Angola’s position on the West Coast of Southern Africa makes it an ideal location for oil and gas exploration and production as well as for intra-African trade and exports. With the country’s offshore fields easily accessible from major shipping lanes, as well as the establishment of several deepwater ports that can handle large oil tankers, Angola is well positioned to export oil and gas to both international and regional markets.
What’s more, recently announced regional networks aim to capitalize on the country’s location as well as close proximity to high-demand markets in Africa. These include separate bilateral agreements signed with Zambia, the Democratic Republic of the Congo and Senegal for oil and gas supply; pipelines such as the Angola-Zambia Oil Pipeline; and networks such as the Central African Pipeline System. Coupled with advances in the downstream market such as the launch of three new refineries, Angola is set to consolidate its position as a regional energy hub and major exporter.
Angola’s standing as an E&P hub is largely due to the country’s established oil and gas industry offering a long history of E&P activity. In addition to the presence of many global energy majors including TotalEnergies, Chevron, Eni and bp, among others, the government has structured the industry in a way that makes it more robust and competitive. With its national oil company Sonangol transitioning from regulator to a competitive upstream player; priority given to infrastructure development; and long-operating projects inviting new technology and skills, Angola’s established industry has positioned the country into an energy hub centered on expansion.

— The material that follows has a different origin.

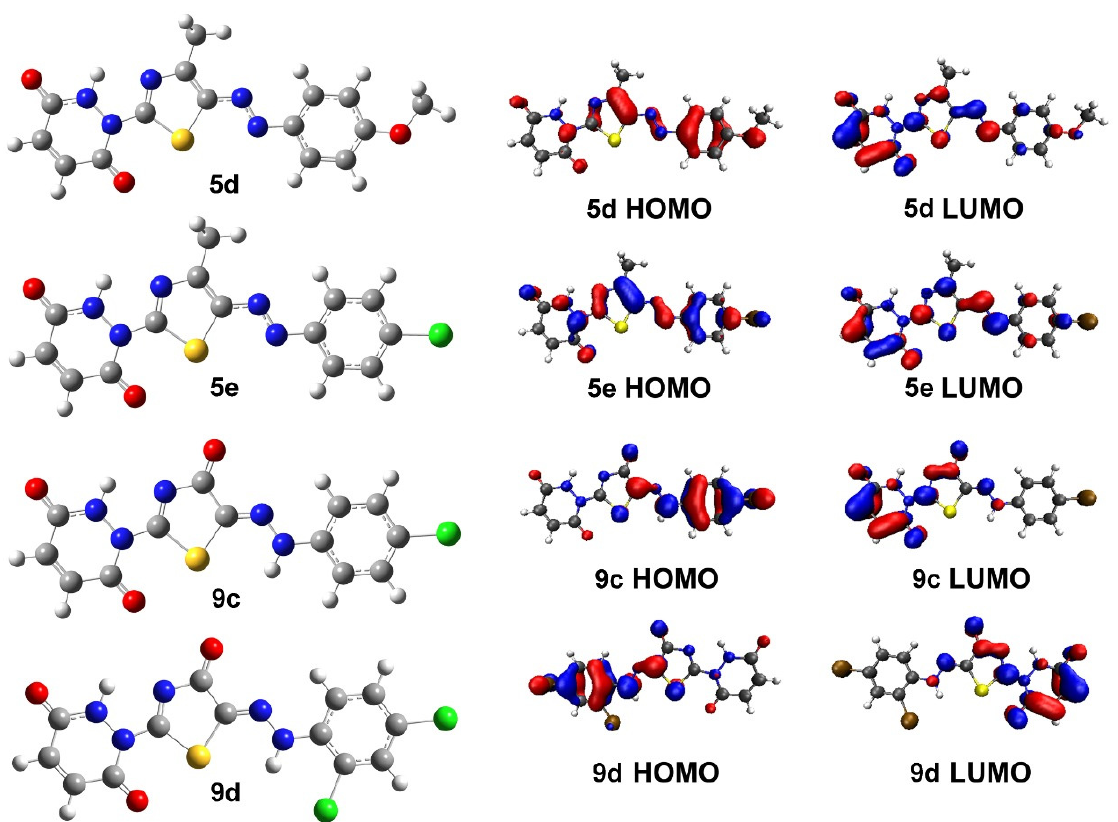
Figure 1. Optimized molecular geometries and molecular orbitals of candidate molecules with the highest antimicrobial properties. Table 2. Quantum chemical parameters of compounds 6d, 6e, 10c and 10d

Notwithstanding the country’s success in attracting global players, kickstarting large-scale developments and exporting oil and gas globally, Angola’s position as an E&P hub can largely be attributed to the government’s focus on scaling up the domestic workforce and associated market. Through a number of training and skills transfer initiatives, programs to improve capacity building and technological centers put in place, the country has reduced the reliance on the import of skilled personnel and the advancement of the domestic industry. As such, Angola’s position as an E&P hub is not only based on the international players in the market, but is being driven by the local population.